L’autre jour, l’une des premières choses que m’a dit le couple qui me consultait c’est qu’iels cherchaient un.e thérapeute qui ne les jugerait pas, ni l’un.e, ni l’autre.
Et puis, 2 jours plus tard, je tombe sur une vidéo de @lucaslepsy, dans laquelle il expliquait que parmi les raisons qui poussent les individus à « consulter » l’IA plutôt qu’un psy il y a la peur du jugement…
Tout ça m’a interpellé. Dans mon imaginaire, le.a psy, le.a thérapeute, c’est justement THE personne qui n’est pas là pour te juger. Comment en sommes-nous arrivés là ?
Déjà, c’est quoi la peur du jugement ?
C’est la crainte d’être mal évalué·e, critiqué·e, rejeté·e ou perçu·e négativement par les autres. Elle touche l’image de soi, l’estime personnelle et le sentiment de sécurité.
En soi, c’est donc une réaction humaine normale, mais ce mécanisme de protection peut devenir limitant et souffrant lorsqu’il influence les choix, les comportements ou la liberté d’être soi. Je rappelle que nous sommes des êtres sociaux, être accepté par le groupe, c’est humain et primordial.
Ainsi, la peur du jugement se construit souvent très tôt. Elle est influencée par l’environnement familial et les expériences relationnelles : la manière dont on a été regardé·e, encouragé·e, critiqué·e ou soutenu·e. Quand l’affection, la sécurité ou la valorisation dépendaient du fait de “bien faire”, le cerveau apprend vite que l’erreur ou l’imperfection peuvent mettre le lien en danger.
Enfin, elle est amplifiée par le contexte social et culturel : normes de performance, pression esthétique, réseaux sociaux, injonctions de genre. On vit dans un monde de performance, même individuelle, où l’on est constamment observé·e, évalué·e, commenté·e — ce qui active naturellement cette sensibilité au jugement.
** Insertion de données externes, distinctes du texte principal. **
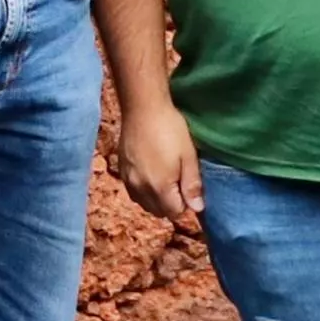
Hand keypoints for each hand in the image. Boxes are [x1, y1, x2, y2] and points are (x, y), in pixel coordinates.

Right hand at [113, 89, 204, 222]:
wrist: (142, 108)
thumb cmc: (169, 129)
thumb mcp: (188, 156)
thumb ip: (192, 185)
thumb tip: (197, 208)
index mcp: (160, 187)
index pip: (175, 212)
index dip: (186, 204)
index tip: (189, 187)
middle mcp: (141, 189)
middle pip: (159, 212)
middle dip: (172, 204)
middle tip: (180, 182)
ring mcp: (129, 180)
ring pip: (145, 204)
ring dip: (157, 199)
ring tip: (166, 179)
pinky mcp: (122, 171)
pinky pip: (134, 192)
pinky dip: (144, 191)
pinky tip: (151, 174)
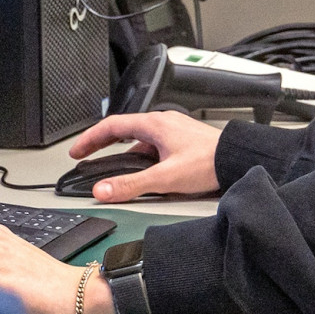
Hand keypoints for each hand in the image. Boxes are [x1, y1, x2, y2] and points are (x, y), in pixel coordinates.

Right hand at [68, 111, 222, 201]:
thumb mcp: (164, 177)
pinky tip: (144, 174)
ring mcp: (173, 131)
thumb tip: (103, 190)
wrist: (238, 159)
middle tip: (86, 155)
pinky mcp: (182, 141)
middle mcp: (162, 123)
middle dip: (101, 143)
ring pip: (139, 140)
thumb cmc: (209, 162)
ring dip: (123, 153)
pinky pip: (153, 146)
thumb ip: (131, 185)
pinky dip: (141, 157)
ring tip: (113, 170)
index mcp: (154, 124)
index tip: (76, 151)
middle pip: (122, 130)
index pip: (111, 126)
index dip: (89, 138)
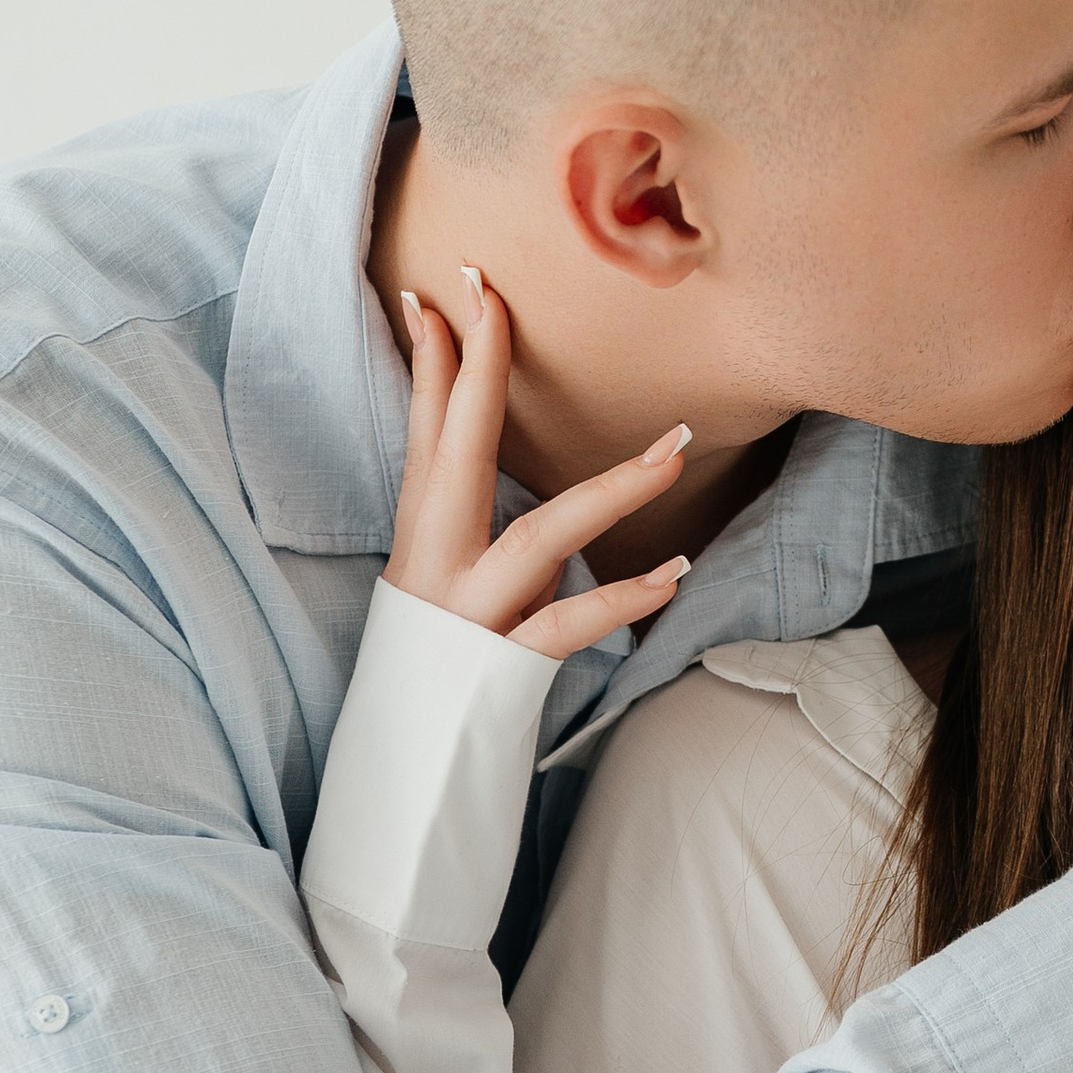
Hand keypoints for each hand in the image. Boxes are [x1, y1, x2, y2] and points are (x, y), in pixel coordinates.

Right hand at [391, 269, 691, 662]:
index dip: (432, 357)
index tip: (442, 289)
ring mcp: (469, 615)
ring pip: (541, 535)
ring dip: (613, 488)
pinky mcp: (502, 666)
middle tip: (498, 292)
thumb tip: (544, 524)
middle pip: (456, 447)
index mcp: (419, 540)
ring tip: (677, 447)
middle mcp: (435, 567)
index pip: (424, 429)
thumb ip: (490, 549)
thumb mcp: (447, 596)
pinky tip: (675, 574)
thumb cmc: (431, 681)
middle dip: (477, 364)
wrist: (395, 783)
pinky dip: (625, 598)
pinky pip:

On en arrive donc au point où on pense que même des professionnels formés pour nous accompagner sur des thématiques sensibles peuvent nous juger. Et bien sûr qu’il y a des professionnels (de santé, thérapeutes, psy etc…) qui peuvent le faire, manquent cruellement d’empathie et de d’accueil de l’autre dans son individualité.
Parfois, l’alliance thérapeutique ne se fait pas, sans que cela ne révèle une quelconque faute du thérapeute. Alors si vous ne le sentez pas, si vous ressentez une gêne au fond de vous, ne forcez pas.
La peur du jugement n’est pas une fatalité. Elle se travaille, se régule, se transforme. Pas en “se forçant à ne plus avoir peur”, mais en rééduquant doucement nos habitudes de pensées, l’estime de soi et les habitudes relationnelles. On trouve toujours la bonne personne qui nous accompagnera sur un bout de notre chemin.